YJ Kim stepped down as CEO and as a member of the Board of Directors, effective immediately , and has been replaced by Camillo Martino, Chairman of the Board of Directors.
The company is also looking at options for its sale. It went through a similar situation in 2020 after selling off its largest fab and foundry business for $350m to focus on making power MOSFETs and display drivers. A bid by Chinese owned Wise Road was blocked by US authorities, and the same is likely to happen again as it has since moved into supplying MOSFETs for automotive suppliers and dropped the display driver business.
The move to drop Kim as CEO just as the semiconductor market is picking up indicates a split in strategy with leading shareholders.
“YJ Kim became CEO during a turbulent period in the Company’s history, and has led the firm for the past decade. However, Magnachip now faces several strategic, operational and financial challenges as it transitions to become a pure play power semiconductor company, and this requires new leadership. On behalf of the Board of Directors, I thank YJ for his service and wish him well in his future endeavors,” said Martino.
“I am fully committed as Interim CEO and will spend most of my time in South Korea to accelerate our transition to a pure-play power company, while also focusing intensely on achieving sustainable profitability and maximizing shareholder value,” he said.
“As part of Magnachip’s capital allocation process, the Board will review all strategic alternatives including, but not limited to, a potential sale of the Company. The Board and management share the frustration of shareholders regarding the performance of the Company, and we are determined to optimize capital returns to shareholders.
Capex is set to be cut from around $65m to $30m, with the majority coming from borrowing.
“Among the first actions being taken in our plan is cutting capital expenditures by more than 50% over the next two-plus years as we prioritize capital allocation. As part of our capital allocation plans, it is important that we invest in our Gumi fab to support the growth of our new-generation power products that are critical to our financial recovery. New-generation products are expected to increase our market competitiveness and result in higher average selling prices and gross profit margins. Capital expenditures, which recently had been forecast to range between $65-70 million through 2027, now are forecast to be in the range of $30-35 million, but the total net cash outlay by Magnachip currently is expected to range between $12-13 million, with the remainder covered by our bank equipment loan facility.
“In addition, we will continue to review all other available cost reduction initiatives to align our spending consistent with our goal to achieve Adjusted EBITDA breakeven as soon as possible. One of the right-sizing initiatives being undertaken is headcount reduction, primarily through shared corporate functions. We are currently targeting to achieve annual savings of $2-3 million in operating expenses, with a payback period of 1.5 years.”

--*--

Required task: In the Magnachip article, who replaced YJ Kim as CEO? Rely on the Magnachip article alone.

[Collected data listing]
--*--

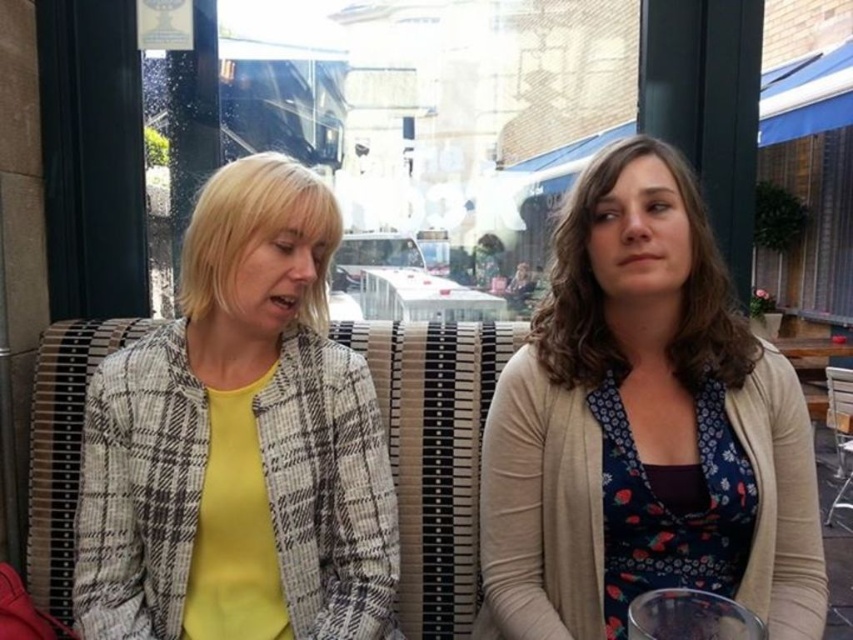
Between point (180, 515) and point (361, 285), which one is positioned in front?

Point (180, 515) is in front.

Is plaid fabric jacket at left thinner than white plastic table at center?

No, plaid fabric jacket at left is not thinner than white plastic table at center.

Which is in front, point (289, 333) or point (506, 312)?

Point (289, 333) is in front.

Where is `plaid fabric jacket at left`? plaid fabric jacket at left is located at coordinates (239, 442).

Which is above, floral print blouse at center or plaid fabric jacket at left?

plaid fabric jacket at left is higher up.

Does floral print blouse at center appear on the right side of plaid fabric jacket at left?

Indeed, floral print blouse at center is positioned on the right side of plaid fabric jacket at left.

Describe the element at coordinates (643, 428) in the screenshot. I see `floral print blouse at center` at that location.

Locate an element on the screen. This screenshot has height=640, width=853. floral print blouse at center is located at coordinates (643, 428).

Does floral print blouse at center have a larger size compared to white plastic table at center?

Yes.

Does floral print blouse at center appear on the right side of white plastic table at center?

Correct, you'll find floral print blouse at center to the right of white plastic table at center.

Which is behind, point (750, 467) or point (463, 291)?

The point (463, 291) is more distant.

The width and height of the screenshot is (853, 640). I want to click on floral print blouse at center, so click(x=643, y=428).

--*--

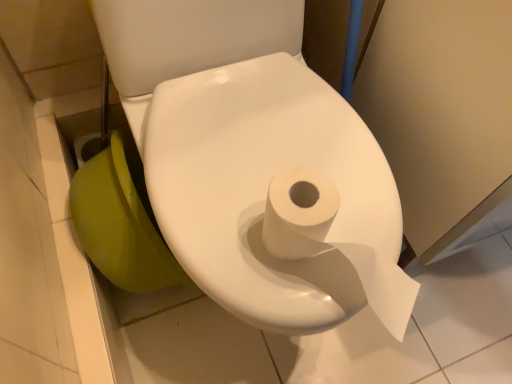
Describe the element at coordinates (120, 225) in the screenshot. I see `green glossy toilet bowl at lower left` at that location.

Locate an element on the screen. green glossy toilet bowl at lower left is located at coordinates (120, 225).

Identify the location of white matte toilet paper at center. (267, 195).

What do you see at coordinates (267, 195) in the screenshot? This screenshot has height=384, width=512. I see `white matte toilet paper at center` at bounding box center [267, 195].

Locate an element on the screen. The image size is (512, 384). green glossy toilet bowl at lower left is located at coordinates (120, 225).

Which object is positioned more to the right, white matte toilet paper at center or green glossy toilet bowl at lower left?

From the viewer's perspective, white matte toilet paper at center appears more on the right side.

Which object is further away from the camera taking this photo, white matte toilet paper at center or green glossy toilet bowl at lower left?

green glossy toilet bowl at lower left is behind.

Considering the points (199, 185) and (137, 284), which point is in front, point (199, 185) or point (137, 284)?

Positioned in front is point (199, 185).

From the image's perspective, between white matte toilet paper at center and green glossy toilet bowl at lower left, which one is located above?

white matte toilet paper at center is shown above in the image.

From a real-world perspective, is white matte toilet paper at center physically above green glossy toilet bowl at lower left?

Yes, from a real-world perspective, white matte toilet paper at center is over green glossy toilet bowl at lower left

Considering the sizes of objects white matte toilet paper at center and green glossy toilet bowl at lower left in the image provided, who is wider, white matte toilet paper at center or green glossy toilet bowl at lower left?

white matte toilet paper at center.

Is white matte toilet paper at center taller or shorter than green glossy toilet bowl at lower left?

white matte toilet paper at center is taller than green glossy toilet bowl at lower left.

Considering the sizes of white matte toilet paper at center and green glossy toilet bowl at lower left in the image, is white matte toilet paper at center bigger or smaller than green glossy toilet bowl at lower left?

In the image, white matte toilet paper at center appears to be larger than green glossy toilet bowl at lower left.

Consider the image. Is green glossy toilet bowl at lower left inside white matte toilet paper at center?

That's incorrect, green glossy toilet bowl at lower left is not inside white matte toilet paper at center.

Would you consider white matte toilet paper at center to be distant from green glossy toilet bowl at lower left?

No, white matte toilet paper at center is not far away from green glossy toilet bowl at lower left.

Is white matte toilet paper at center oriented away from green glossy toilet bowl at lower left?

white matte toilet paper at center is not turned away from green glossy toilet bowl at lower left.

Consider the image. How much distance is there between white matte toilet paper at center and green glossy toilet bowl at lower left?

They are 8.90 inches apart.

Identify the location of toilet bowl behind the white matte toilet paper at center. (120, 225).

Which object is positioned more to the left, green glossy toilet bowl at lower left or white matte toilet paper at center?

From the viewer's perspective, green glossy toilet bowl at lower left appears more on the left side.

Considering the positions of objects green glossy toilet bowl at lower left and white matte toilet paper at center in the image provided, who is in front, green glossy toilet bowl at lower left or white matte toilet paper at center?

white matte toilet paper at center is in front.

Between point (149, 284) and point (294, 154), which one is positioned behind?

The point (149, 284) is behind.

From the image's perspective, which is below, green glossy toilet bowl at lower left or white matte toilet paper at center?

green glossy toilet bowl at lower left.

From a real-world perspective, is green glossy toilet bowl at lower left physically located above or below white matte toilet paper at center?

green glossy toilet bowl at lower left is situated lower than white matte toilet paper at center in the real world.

--*--

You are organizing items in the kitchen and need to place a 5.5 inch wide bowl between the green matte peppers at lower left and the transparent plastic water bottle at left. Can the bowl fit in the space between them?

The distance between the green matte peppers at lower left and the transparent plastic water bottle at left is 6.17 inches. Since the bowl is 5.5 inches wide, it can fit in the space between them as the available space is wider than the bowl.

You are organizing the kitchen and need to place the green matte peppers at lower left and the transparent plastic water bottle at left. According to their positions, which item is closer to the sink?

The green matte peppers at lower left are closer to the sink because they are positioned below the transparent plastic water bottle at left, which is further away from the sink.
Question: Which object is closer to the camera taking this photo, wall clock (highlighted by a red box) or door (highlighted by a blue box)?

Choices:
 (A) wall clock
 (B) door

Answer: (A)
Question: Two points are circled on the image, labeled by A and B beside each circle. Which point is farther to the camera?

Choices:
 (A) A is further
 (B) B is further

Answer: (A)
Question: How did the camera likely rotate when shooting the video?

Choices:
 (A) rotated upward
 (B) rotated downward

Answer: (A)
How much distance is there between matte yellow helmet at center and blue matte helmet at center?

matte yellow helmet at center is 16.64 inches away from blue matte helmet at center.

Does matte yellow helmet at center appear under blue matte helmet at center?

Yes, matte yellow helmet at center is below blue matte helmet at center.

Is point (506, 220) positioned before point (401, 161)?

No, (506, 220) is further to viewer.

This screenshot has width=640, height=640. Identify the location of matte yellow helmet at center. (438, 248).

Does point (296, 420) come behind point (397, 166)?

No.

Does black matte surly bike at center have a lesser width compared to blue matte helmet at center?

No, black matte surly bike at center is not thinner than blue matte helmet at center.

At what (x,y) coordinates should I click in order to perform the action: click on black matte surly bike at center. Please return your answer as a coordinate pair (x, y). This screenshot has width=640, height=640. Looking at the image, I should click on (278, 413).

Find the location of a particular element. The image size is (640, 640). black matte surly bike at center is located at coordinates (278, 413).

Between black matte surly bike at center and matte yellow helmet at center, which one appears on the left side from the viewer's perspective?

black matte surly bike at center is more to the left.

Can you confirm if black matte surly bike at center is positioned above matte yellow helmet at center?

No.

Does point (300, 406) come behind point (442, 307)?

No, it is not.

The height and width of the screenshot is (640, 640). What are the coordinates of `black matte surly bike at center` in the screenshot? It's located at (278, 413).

--*--

The solution: Camillo Martino, Chairman of the Board of Directors.